Presiden Sri Lanka Klaim Bom Paskah Ulah Sindikat Narkoba

CNN Indonesia | Selasa, 16/07/2019 12:07 WIB
Presiden Sri Lanka Klaim Bom Paskah Ulah Sindikat Narkoba Ilustrasi salah satu gereja di Sri Lanka yang menjadi lokasi serangan bom Paskah. (REUTERS/Athit Perawongmetha)
Jakarta, CNN Indonesia -- Presiden Sri Lanka, Maithripala Sirisena, mengklaim serangan teror bom bunuh diri saat Paskah pada 21 April lalu adalah ulah sindikat narkoba internasional. Padahal dari hasil penyelidikan aparat selama ini diduga kelompok radikal setempat.

"Bandar narkoba yang melakukan serangan ini untuk berusaha menyudutkan saya dan melemahkan perang narkoba yang saya lakukan. Saya tidak akan gentar," kata Sirisena seperti dilansir AFP, Selasa (16/7).
Klaim ini menjadi bertentangan dengan pernyataannya beberapa saat setelah serangan terjadi pada 21 April lalu. Saat itu Sirisena menuding kelompok setempat, Jemaah Tauhid Nasional (NTJ), sebagai dalang aksi teror itu.

Di sisi lain, kubu Perdana Menteri Ranil Wickremesinghe, menentang klaim Sirisena. Menurut mereka aparat sampai saat ini tetap mengacu kepada hasil penyidikan yang menyebut serangan bom bunuh diri itu didalangi kelompok radikal setempat.


"Polisi akan menyelesaikan penyidikan dalam dua pekan ke depan. Tidak ada dugaan keterlibatan sindikat narkoba dalam kejadian ini. Kami tidak punya alasan meragukan para penyidik," kata juru bicara PM Wickremesinghe, Sudarshana Gunawardana.

Serangan teror diduga dilakukan oleh kelompok Jemaah Tauhid Nasional (NTJ) pada 21 April itu merenggut nyawa 258 orang dan melukai sekitar 500 orang. Korban terdiri dari 45 negara berbeda. Kelompok itu bergerak di bawah tanah merekrut pengikut dan mengumpulkan dana selama bertahun-tahun untuk melakukan aksi teror.

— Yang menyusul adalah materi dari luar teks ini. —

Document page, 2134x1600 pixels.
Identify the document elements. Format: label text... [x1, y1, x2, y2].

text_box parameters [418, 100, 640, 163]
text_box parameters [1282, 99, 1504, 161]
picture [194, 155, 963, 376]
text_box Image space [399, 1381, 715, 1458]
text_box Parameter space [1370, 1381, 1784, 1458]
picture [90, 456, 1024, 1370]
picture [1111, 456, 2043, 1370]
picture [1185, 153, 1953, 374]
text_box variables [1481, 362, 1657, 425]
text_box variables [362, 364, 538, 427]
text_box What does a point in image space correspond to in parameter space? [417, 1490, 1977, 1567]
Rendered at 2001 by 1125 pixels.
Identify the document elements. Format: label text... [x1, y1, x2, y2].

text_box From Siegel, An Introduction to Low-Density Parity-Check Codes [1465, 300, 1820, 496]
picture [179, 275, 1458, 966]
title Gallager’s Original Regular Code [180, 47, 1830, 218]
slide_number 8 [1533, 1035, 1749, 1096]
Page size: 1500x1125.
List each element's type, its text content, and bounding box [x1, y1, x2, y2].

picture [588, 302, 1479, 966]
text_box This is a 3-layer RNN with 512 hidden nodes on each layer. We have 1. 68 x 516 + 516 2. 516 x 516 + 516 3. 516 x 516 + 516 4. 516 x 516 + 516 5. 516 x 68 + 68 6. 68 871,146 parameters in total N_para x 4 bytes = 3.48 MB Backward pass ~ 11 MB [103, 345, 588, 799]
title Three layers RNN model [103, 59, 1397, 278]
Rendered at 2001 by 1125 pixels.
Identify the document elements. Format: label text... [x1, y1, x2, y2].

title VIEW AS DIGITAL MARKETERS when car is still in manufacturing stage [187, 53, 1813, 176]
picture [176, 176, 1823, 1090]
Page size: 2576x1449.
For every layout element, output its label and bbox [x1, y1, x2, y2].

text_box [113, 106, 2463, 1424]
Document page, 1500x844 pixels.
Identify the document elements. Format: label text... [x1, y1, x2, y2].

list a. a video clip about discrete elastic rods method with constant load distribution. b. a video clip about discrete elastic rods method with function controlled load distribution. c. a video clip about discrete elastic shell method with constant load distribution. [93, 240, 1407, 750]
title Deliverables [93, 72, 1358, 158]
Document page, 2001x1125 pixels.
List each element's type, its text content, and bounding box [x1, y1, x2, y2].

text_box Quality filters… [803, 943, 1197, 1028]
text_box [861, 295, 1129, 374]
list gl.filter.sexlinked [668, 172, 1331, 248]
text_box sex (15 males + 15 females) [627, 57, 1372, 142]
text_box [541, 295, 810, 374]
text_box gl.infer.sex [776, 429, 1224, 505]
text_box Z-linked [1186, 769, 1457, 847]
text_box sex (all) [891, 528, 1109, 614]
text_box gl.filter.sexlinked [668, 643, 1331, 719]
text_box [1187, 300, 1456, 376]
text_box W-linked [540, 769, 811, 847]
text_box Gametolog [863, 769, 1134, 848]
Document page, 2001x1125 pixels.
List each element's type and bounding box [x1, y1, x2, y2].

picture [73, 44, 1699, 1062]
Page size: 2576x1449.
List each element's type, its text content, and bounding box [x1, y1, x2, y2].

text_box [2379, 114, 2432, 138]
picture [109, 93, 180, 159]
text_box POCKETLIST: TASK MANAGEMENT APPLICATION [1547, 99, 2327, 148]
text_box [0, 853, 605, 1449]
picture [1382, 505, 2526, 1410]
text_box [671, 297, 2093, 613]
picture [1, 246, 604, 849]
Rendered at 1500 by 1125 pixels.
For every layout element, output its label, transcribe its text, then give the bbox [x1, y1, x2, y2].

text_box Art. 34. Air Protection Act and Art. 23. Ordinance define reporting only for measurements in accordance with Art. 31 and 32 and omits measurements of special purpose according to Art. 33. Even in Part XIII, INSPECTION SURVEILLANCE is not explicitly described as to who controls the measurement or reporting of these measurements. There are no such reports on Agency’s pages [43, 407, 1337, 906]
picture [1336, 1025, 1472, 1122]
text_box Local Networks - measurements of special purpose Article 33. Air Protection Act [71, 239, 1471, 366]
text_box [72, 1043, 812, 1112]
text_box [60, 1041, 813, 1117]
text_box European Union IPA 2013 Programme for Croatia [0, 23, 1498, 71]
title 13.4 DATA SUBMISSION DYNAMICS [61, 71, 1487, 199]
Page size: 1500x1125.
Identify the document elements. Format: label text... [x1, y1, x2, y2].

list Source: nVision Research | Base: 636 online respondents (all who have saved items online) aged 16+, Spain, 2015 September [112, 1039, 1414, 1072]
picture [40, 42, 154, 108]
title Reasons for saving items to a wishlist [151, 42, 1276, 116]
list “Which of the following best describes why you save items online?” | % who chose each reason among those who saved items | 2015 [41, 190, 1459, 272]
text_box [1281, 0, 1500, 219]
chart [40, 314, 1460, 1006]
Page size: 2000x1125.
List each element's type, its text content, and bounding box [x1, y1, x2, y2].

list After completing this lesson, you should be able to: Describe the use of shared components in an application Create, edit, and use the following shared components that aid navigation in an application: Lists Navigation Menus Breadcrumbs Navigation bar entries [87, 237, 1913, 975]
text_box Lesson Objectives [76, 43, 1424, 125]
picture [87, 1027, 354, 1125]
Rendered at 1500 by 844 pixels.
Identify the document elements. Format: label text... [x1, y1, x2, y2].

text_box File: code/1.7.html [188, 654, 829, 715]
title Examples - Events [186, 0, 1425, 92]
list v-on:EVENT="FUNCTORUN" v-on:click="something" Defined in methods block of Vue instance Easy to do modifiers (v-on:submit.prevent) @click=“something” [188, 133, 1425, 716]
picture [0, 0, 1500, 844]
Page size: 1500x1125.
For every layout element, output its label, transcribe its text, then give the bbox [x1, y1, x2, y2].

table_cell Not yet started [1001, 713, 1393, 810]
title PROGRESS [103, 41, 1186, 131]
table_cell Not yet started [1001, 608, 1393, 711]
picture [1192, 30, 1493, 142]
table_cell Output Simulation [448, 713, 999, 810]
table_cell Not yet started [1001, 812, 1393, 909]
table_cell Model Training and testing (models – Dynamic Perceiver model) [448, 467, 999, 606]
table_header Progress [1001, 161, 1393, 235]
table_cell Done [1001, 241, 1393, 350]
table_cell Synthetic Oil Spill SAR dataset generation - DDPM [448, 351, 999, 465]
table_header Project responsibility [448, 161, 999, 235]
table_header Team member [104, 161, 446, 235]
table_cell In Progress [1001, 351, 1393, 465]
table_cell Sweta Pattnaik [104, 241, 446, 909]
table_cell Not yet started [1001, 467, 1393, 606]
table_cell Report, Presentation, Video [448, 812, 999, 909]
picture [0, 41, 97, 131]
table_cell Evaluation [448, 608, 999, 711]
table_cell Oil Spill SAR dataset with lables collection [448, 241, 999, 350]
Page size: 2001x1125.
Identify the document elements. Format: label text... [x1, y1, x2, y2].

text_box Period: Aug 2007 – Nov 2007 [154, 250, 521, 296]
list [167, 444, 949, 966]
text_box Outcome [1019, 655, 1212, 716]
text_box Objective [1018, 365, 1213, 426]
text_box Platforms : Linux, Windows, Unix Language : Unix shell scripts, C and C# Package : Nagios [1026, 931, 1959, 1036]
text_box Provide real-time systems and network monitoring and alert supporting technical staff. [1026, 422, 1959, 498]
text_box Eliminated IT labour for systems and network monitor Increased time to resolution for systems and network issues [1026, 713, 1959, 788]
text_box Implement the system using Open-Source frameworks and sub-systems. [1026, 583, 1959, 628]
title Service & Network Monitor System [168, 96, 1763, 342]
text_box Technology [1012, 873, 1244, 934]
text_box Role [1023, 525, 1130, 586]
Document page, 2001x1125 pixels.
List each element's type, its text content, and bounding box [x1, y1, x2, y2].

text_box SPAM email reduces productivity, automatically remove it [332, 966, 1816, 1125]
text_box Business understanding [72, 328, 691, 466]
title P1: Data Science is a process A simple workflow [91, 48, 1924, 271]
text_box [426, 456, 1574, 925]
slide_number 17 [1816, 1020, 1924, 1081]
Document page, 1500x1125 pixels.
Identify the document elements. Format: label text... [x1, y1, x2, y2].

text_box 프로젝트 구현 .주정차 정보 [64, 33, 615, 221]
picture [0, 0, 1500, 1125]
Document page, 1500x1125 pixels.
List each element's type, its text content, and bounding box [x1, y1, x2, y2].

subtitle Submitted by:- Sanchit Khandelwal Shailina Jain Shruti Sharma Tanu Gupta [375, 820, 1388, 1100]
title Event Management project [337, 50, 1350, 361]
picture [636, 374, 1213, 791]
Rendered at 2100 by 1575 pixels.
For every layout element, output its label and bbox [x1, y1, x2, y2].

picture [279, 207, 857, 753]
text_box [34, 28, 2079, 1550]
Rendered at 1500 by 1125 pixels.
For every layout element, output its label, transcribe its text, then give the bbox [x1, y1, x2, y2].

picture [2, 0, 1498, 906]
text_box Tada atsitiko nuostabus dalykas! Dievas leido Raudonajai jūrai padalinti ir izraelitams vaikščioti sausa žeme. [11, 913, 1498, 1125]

Menurut kepolisian setempat, sampai saat ini ada sekitar 100 orang yang diduga terlibat jejaring teroris ditahan. Sisanya diperkirakan meninggal saat beraksi atau bunuh diri serta ditembak mati karena melawan saat ditangkap.
Selain itu Kepala Kepolisian non-aktif Sri Lanka, Irjen Pujith Jayasundara, dan mantan Menteri Pertahanan, Hemasiri Fernando, ditangkap pada 2 Juli lalu. Keduanya menjadi tersangka karena diduga lalai dalam mencegah aksi teror bom.

Di sisi lain, diduga kuat hal ini adalah lanjutan perseteruan politik antara Sirisena dan Wickremesinghe. Kedua belah pihak saling menyalahkan karena gagal mencegah aksi keji itu.

Perseteruan keduanya terjadi ketika Sirisena memecat Wickremesinghe. Saat itu Wickremesinghe sempat ingin mengusut dugaan pelanggaran hak asasi manusia ketika Sirisena memerangi pemberontak Macan Tamil yang berakhir pada 2009.

Wickremesinghe saat itu mempermasalahkan keputusan itu dan menggugat ke Mahkamah Agung setempat kemudian menang. Alhasil dia kembali melanjutkan masa jabatannya.

Perselisihan kemudian melebar ke persoalan rencana Sirisena untuk kembali menerapkan hukuman mati dalam kasus pembunuhan dan narkoba. Dia mengaku terinspirasi Presiden Filipina, Rodrigo Duterte, dalam memerangi narkoba.

[Gambas:Video CNN]

Sedangkan Wickremesinghe menentang rencana itu karena dianggap melanggar hak asasi. Selain itu, Sri Lanka sudah bertahun-tahun tidak pernah menerapkan hukuman mati. Bahkan algojo terakhir memutuskan berhenti pada 2014.

Selain itu, Sirisena juga menentang rencana Wickremesinghe untuk melakukan kerja sama dengan Amerika Serikat. AS berencana menggunakan salah satu pelabuhan di negara itu sebagai pangkalan militer.

AS beralasan langkah itu diambil untuk membendung pengaruh China di kawasan Asia Selatan.